Remember that the private key will be at rest for some period of time while the CSR is being approved. The key needs to be protected at that time.

rob


And
without the separation of profiles from mapping rules in the schema,
rules would need to be copy+pasted among profiles, and grouping rules
with the same effect under different helpers would be much uglier. We
can and should discuss whether these are the right tradeoffs, but this
is where those decisions came from.


OTOH, I think we could use GSER encoding of the extension value:

   { rfc822Name:"u...@example.com",
directoryName:rdnSequence:"CN=user,O=EXAMPLE.COM" }
GSER is not really used widely and does not have standardized encoding
rules beyond its own definition. If you want to allow transformation
rules in GSER that mention existing content in IPA objects, you would
need to deal with templating anyway. At this point it becomes
irrelevant
what you are templating, though.

True, but the goal here is not to avoid templating, but rather to
avoid implementation-specific bits on the server, and GSER is the only
thing that is textual, implementation-neutral and, as a bonus,
standardized.

As I said elsewhere, we could use GSER as a textual output format
instead of openssl or certutil, but it still needs its own "helper" to
build the CSR, and unlike the other options, it seems like we might need
to implement that helper. I'm not sure it's fair to call it
implementation-neutral if no implementation exists yet :)

Right. Like I said, using GSER was just a quick idea off the top of my
head. I would actually rather use some sort of data structure
templating rather than textual templating on top of any kind of
textual representation of said data structures. I don't know if there
is such a thing, though.

This sounds interesting, can you give an example of what this might look
like?

I learned that there's also an XML encoding for ASN.1, XER, but that's
still a textual representation and we'd have to insert the data
textually. It doesn't seem to be supported by any python libraries,
either, but it does look like it's supported by the asn1 compiler in the
IPA source distribution. I could imagine an implementation that builds
an XML representation of the CSR via python templating, then makes a
signed CSR out of it in C. I'm a little concerned about it because it
would have to implement the whole CSR structure from scratch, but is
this a prototype that you'd be interested in seeing?

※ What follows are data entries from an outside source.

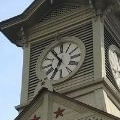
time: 6:54
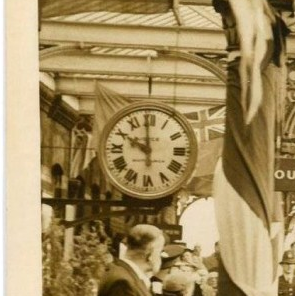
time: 9:59
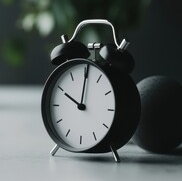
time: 10:00
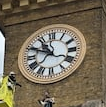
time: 10:49
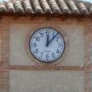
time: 12:06
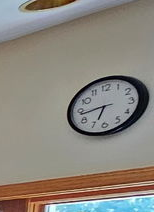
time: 6:43
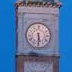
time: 5:30
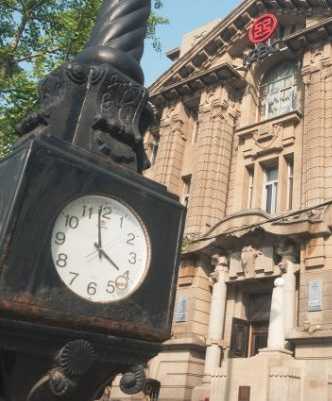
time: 3:58
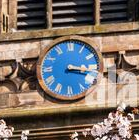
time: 3:16
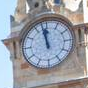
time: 11:58
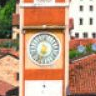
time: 6:32
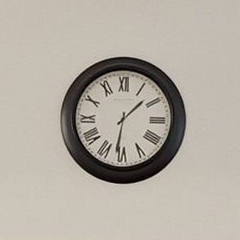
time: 1:31
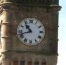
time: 10:42
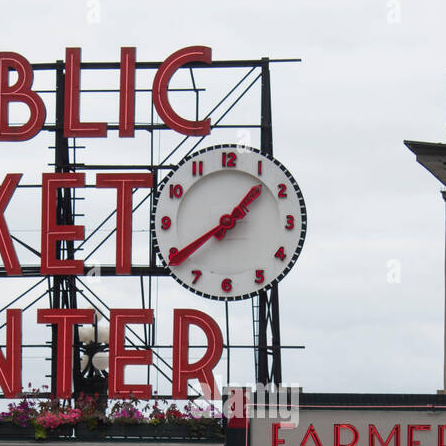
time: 1:39
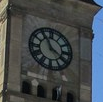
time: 3:55
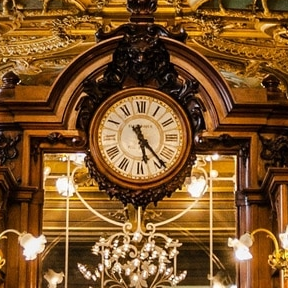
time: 5:23
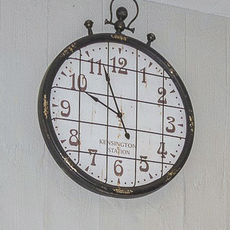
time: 9:56
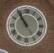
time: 10:54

On further investigation, it turns out the version of python-cryptography in F24 includes a feature allowing arbitrary extensions to be added by adding an UnrecognizedExtension to the CertificateSigningRequestBuilder. This makes me feel somewhat better both about python-cryptography as a tool for this task and about the solution I just proposed. But I still don't have a clear idea that answers 1) how to make templates that we can turn into encoded extensions, and 2) how to deal with all the desired key formats.